Metodologia para construção de taxonomias para sistemas de recomendação: aprimorando a precisão com PLN e métricas de  audiência

Detalhes bibliográficos
Ano de defesa: 2024
Autor(a) principal: Mota, Mariana Silva
Orientador(a): Não Informado pela instituição
Banca de defesa: Não Informado pela instituição
Tipo de documento: Dissertação
Tipo de acesso: Acesso aberto
Idioma: por
Instituição de defesa: Não Informado pela instituição
Programa de Pós-Graduação: Não Informado pela instituição
Departamento: Não Informado pela instituição
País: Não Informado pela instituição
Palavras-chave em Português:
Link de acesso: http://repositorio.ufc.br/handle/riufc/78710
Resumo: This study aims to propose a methodology for building taxonomies using a two-phase methodological approach.
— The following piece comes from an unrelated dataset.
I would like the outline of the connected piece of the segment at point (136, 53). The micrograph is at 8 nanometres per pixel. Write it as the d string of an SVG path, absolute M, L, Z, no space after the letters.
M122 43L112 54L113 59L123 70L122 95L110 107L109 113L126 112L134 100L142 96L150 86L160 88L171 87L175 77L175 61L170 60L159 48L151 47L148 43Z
The first phase, called Integrated UX Analysis, combines qualitative and quantitative methods to investigate user needs and identify market trends. The second phase, titled Taxonomy Methodology, focuses on developing the steps for creating taxonomies and defining their application scenarios in recommendation systems, with an emphasis on scalability and efficiency in such systems. The study seeks to propose a detailed methodology, outlining each step of the taxonomy-building process. Special attention is given to the influence of user experience on information structuring, with a focus on consumption patterns that directly impact e-commerce. The study also covers specific objectives such as understanding the user context through user experience (UX) techniques and the analysis of terms extracted via natural language processing (NLP), assessing the performance of these terms in recommendation systems. This study employs various tools, including surveys, proprietary databases, quantitative and qualitative analysis, as well as market studies, allowing for a comprehensive analysis of user contexts and the subsequent information modeling for taxonomy creation. The results highlight the central importance of the user in the development of products and services, demonstrating that a well-structured taxonomy not only facilitates categorization and machine learning but also enables efficient information consumption. The proposed methodology proves to be easy to implement while offering great potential in terms of flexibility for different scenarios and precision in the taxonomy-building steps, emphasizing the relevance of Information Science knowledge, such as taxonomy, in advancing technological solutions and optimizing recommendation systems. Finally, the study contributes to the validation of the proposed methodology, expanding the understanding of the interactions between Information Science and technology, while also opening new opportunities for future research in this field.